Topics in Modern Greek Literature

Topics in Modern Greek Literature

“Topos”: Interpreting the Home and the Homeland in Modern Greek Fiction
Course Number: 
171
Course Type or Level: 
Instructor: 
Maria Kotzamanidou
Days: 
F
Time: 
2-5
Semester: 
Location: 
262 Dwinelle

References to the word “topos”, place, as signifying home and the homeland, whether used in a limited and local, or in a broader, national context, abound in Greek life, literature and culture. From the point of view of anthropology/ethnography, and as the discipline of “refugee studies” has currently expanded its scope, the theoretical perspectives on what constitutes home and homeland seem to fall into three basic ethnographic categories. The first one, known in cultural anthropology as “sedentarism,” focuses on the geographically fixed nature of home as the place providing the individual with a sense of permanence and continuity.
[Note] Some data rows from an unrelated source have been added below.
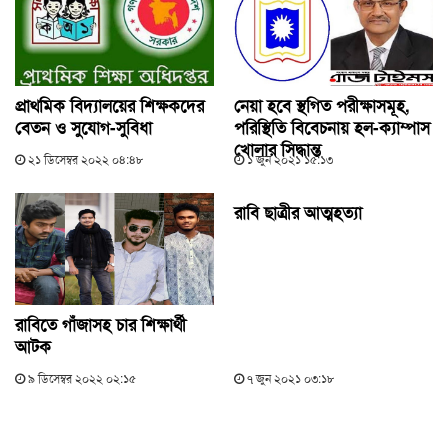
প্রাথমিক বিদ্যালয়ের শিক্ষকদের
নেয়া হবে স্থগিত পরীক্ষাসমূহ,
বেতন ও সুযোগ-সুবিধা
পরিস্থিতি বিবেচনায় হল-ক্যাম্পাস
খোলার সিদ্ধান্ত
২১ ডিসেম্বর ২০২২ ০৪:৪৮
১ জুন ২০২১ ১৫:১৩
রাবি ছাত্রীর আত্মহত্যা
রাবিতে গাঁজাসহ চার শিক্ষার্থী
আটক
৯ ডিসেম্বর ২০২২ ০২:১৫
৭ জুন ২০২১ ০৩:১৮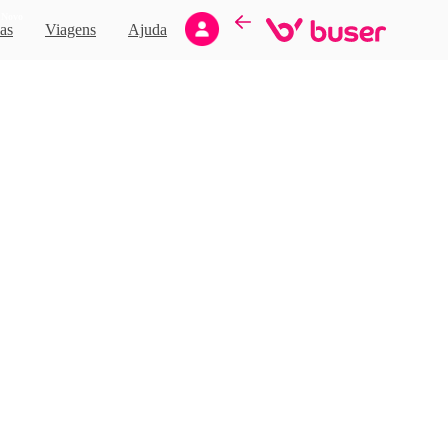
Novo
as
Viagens
Ajuda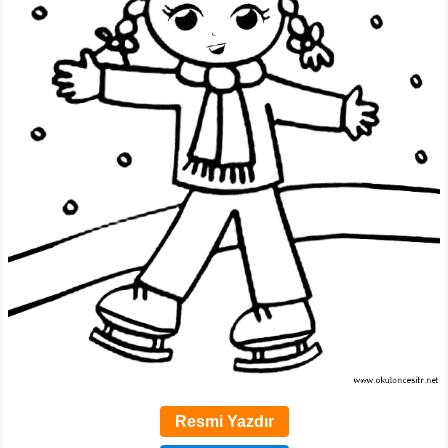
Resmi Yazdır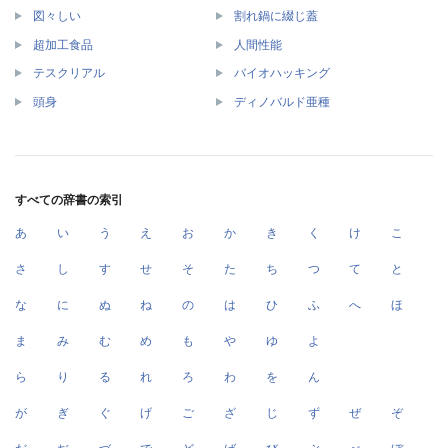
図々しい
割れ鍋に綴じ蓋
超加工食品
人間性能
テスクリアル
バイオハッキング
頭身
ディノバルド亜種
すべての辞書の索引
あ
い
う
え
お
か
き
く
け
こ
さ
し
す
せ
そ
た
ち
つ
て
と
な
に
ぬ
ね
の
は
ひ
ふ
へ
ほ
ま
み
む
め
も
や
ゆ
よ
ら
り
る
れ
ろ
わ
を
ん
が
ぎ
ぐ
げ
ご
ざ
じ
ず
ぜ
ぞ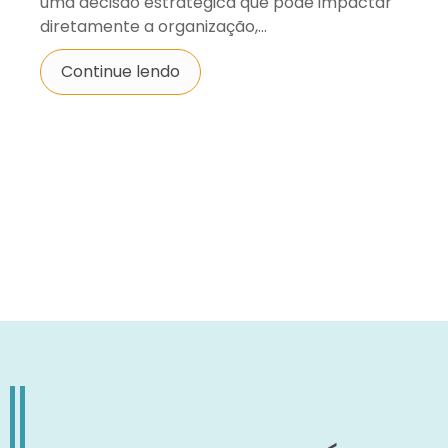
uma decisão estratégica que pode impactar
diretamente a organização,...
Continue lendo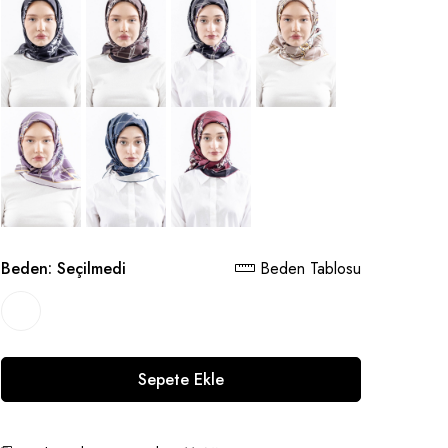
Beden:
Seçilmedi
Beden Tablosu
Sepete Ekle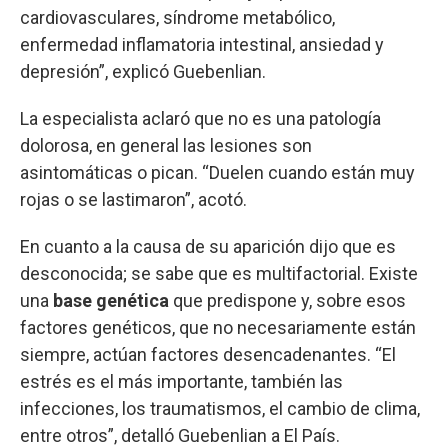
cardiovasculares, síndrome metabólico,
enfermedad inflamatoria intestinal, ansiedad y
depresión”, explicó Guebenlian.
La especialista aclaró que no es una patología
dolorosa, en general las lesiones son
asintomáticas o pican. “Duelen cuando están muy
rojas o se lastimaron”, acotó.
En cuanto a la causa de su aparición dijo que es
desconocida; se sabe que es multifactorial. Existe
una
base genética
que predispone y, sobre esos
factores genéticos, que no necesariamente están
siempre, actúan factores desencadenantes. “El
estrés es el más importante, también las
infecciones, los traumatismos, el cambio de clima,
entre otros”, detalló Guebenlian a El País.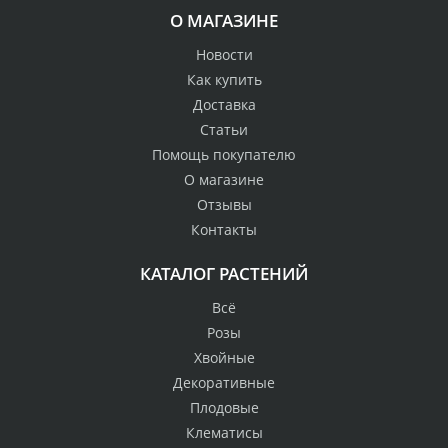
О МАГАЗИНЕ
Новости
Как купить
Доставка
Статьи
Помощь покупателю
О магазине
Отзывы
Контакты
КАТАЛОГ РАСТЕНИЙ
Всё
Розы
Хвойные
Декоративные
Плодовые
Клематисы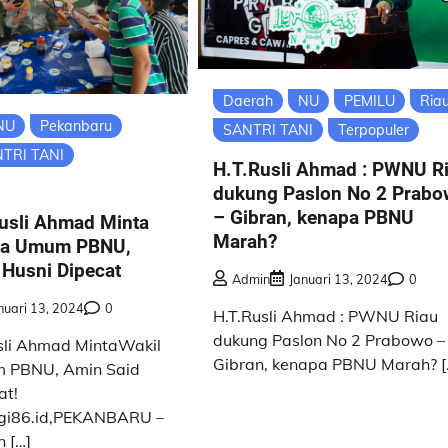
Daerah
NU
PEMILU
Ria
NU
Pekanbaru
SANTRI TANI
Terpopuler
TRI TANI
H.T.Rusli Ahmad : PWNU R
dukung Paslon No 2 Prab
– Gibran, kenapa PBNU
Rusli Ahmad Minta
Marah?
ua Umum PBNU,
 Husni Dipecat
Admin
Januari 13, 2024
0
nuari 13, 2024
0
H.T.Rusli Ahmad : PWNU Riau
dukung Paslon No 2 Prabowo –
usli Ahmad MintaWakil
Gibran, kenapa PBNU Marah? [
 PBNU, Amin Said
at!
gi86.id,PEKANBARU –
n […]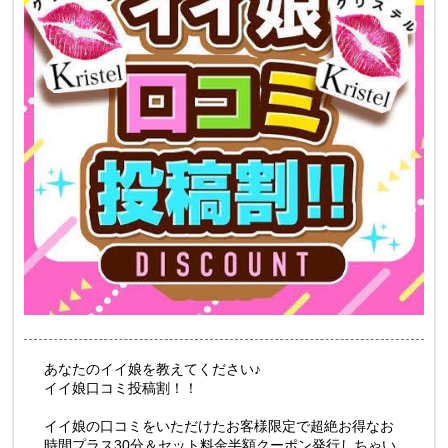
あなたのイイ娘を教えてください♪
イイ娘口コミ投稿割！！
イイ娘の口コミをいただけたお客様限定で超絶お得なお
時間プラス30分＆セット料金半額クーポン発行しちゃい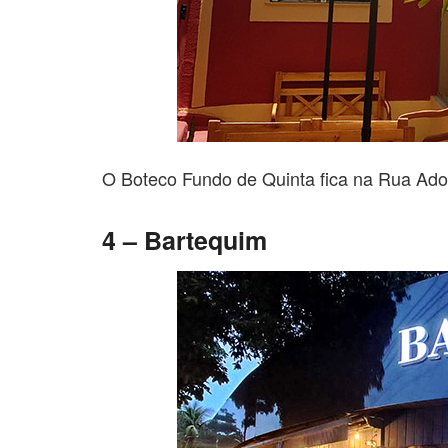
O Boteco Fundo de Quinta fica na Rua Ado
4 – Bartequim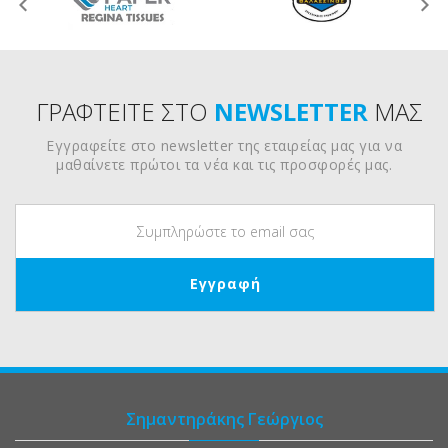
ΓΡΑΦΤΕΙΤΕ ΣΤΟ
NEWSLETTER
ΜΑΣ
Εγγραφείτε στο newsletter της εταιρείας μας για να
μαθαίνετε πρώτοι τα νέα και τις προσφορές μας.
Σημαντηράκης Γεώργιος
As such, it allows for an emotional connectedness with the physical place. In these terms, home provides a unique meaning to life. It promotes a sense of identity bound to the geographical fixity of one’s homeland. It is the place of one’s actual home and the place of “nostos”, of return. From this sedentarist point of view, refugees are often seen as having suffered double trauma, a loss of home and a loss of identity.

The second perspective, the more “cosmopolitan” view, rests on the idea that home can be a movable place. From this perspective, one can be attached, and show emotional allegiance, to more than one places. This view problematizes home as a permanent “topos”. The focus is more on the kinetic nature of home as a modern construct and the possibility that it can be recreated in other places. It includes the metaphorical meaning of diaspora (sowing seeds widely), and of growing in new soil. In this sense, it is the permanence or impermanence of a new home that can effect the individual’s sense of identity. For refugees, identity is continually negotiated as their relationship to places shifts and changes.

There is also a third ethnographic position seeking a more nuanced middle road. This approach, which does not see the above two views as mutually exclusive but as collaborative, focuses on both, the need for stability and for motion. Moreover, this view points to the adaptability of the individual and the desire to recreate the lost home. Also, it focuses on the complexity of home as a concept of a place internalized. As such, it can underscore both its temporal dimensions as well as the displaced subject’s emotional bonds. These bonds manifest themselves in the nostalgia evoked by the lost home, a place longed for, a place of desire, and in its reconstruction in memory. It is through this ethnographic position that we can also acknowledge the serious role of imagination. Here, imagination is called forth to reinforce not so much the bond of the individual to the sense of place as to his/her connection with a creative sense of autonomy and subjectivity.

In this course, through a selection of novels, a variety of theoretical approaches, and historical material, we will examine the idea of “topos” as a defining concept in the literary constructions of home and homeland.

All Greek literary texts are also available in English translation.

History and theory are in English. Films have English subtitles.